The SCTP Analyze Association window shows the statistics of the captured packets between two Endpoints. You can check the different chunk types by pressing btn:[Chunk Statistics] button in the `Statistics` tab. In the `Endpoint` tabs you can see various statistics, such as IP addresses, ports and others. You can also check different graphs here.
The SCTP Associations window shows the table with the data for captured packets, such as port and counter. You can also call for the SCTP Analyze Association window by pressing the btn:[Analyze] button.
Short Message Peer-to-Peer (SMPP) protocol uses TCP protocol as its transfer for exchanging Short Message Service (SMS) Messages, mainly between Short Message Service Centers (SMSC).

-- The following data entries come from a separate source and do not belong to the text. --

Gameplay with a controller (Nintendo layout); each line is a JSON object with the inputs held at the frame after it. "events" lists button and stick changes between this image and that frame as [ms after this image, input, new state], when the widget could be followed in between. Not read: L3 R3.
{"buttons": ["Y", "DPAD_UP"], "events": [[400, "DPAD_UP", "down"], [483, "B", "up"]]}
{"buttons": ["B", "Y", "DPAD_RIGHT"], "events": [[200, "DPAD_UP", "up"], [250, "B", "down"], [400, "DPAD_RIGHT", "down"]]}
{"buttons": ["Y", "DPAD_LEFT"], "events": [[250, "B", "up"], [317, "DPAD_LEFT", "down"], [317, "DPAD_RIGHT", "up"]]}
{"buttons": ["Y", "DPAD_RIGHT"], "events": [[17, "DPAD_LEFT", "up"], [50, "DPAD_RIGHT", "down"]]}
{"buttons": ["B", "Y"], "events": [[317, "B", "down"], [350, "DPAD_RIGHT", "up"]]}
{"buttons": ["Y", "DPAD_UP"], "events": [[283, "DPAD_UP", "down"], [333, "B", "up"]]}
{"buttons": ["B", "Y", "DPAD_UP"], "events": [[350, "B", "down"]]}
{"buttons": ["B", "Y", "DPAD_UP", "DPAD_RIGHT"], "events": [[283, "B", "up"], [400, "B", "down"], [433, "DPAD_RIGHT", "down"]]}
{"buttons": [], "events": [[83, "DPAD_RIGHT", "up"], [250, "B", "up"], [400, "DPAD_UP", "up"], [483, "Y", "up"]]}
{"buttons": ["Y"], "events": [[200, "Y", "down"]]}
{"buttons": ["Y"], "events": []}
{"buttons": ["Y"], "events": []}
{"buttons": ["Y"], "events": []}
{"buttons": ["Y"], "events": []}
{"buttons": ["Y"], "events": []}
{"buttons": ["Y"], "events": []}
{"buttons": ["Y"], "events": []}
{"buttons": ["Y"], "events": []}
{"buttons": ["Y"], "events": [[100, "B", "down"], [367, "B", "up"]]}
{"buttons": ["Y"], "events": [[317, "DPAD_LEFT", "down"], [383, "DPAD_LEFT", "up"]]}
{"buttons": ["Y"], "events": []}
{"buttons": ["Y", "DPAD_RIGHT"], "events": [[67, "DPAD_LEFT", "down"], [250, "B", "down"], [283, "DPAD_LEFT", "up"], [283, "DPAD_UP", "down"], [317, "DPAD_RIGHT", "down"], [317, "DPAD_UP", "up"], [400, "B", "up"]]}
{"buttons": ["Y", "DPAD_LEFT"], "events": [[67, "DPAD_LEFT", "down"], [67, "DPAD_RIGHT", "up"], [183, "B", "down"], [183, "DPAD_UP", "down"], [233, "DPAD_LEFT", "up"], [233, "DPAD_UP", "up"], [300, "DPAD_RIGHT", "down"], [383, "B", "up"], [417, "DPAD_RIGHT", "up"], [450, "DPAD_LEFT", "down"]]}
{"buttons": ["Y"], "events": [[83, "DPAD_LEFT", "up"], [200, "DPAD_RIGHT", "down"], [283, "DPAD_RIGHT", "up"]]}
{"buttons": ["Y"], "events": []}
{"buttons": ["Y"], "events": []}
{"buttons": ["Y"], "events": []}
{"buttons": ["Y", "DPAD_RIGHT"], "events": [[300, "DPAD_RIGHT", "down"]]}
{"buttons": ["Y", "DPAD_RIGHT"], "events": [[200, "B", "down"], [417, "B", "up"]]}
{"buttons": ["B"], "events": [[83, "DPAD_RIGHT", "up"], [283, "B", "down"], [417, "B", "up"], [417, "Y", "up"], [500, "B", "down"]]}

The dissector determines whether the captured packet is SMPP or not by using the heuristics in the fixed header. The SMPP Operations window displays the related statistical data. The user can filter, copy or save the data into a file.
The Universal Computer Protocol (UCP) plays role in transferring Short Messages between a Short Message Service Centre (SMSC) and an application, which is using transport protocol, such as TCP or X.25. The UCP Messages window displays the related statistical data. The user can filter, copy or save the data into a file.
F1AP is used to exchange signaling and user-plane data between CU and DU nodes as part of an O-RAN network. This window counts how many messages of each type are seen.
[#ChTelNGAPMessages]
=== NGAP Messages Window
NGAP messages are exchanged between a gNB and core network. This window counts how many messages of each type are seen.
[#ChTelE2APMessages]
=== E2AP Messages Window
E2AP is used to configure and query nodes in an O-RAN network. This window counts how many messages of each type are seen.
H.225 telecommunication protocol which is responsible for messages in call signaling and media stream packetization for packet-based multimedia communication systems. The H.225 window shows the counted messages by types and reasons. The user can filter, copy or save the data into a file.
Session Initiation Protocol (SIP) Flows window shows the list of all captured SIP transactions, such as client registrations, messages, calls and so on.
SIP Statistics window shows captured SIP transactions. It is divided into SIP Responses and SIP Requests. In this window the user can filter, copy or save the statistics into a file.
The WAP-WSP Packet Counter menu displays the number of packets for each Status Code and PDU Type in Wireless Session Protocol traffic. The user can filter, copy or save the data into a file.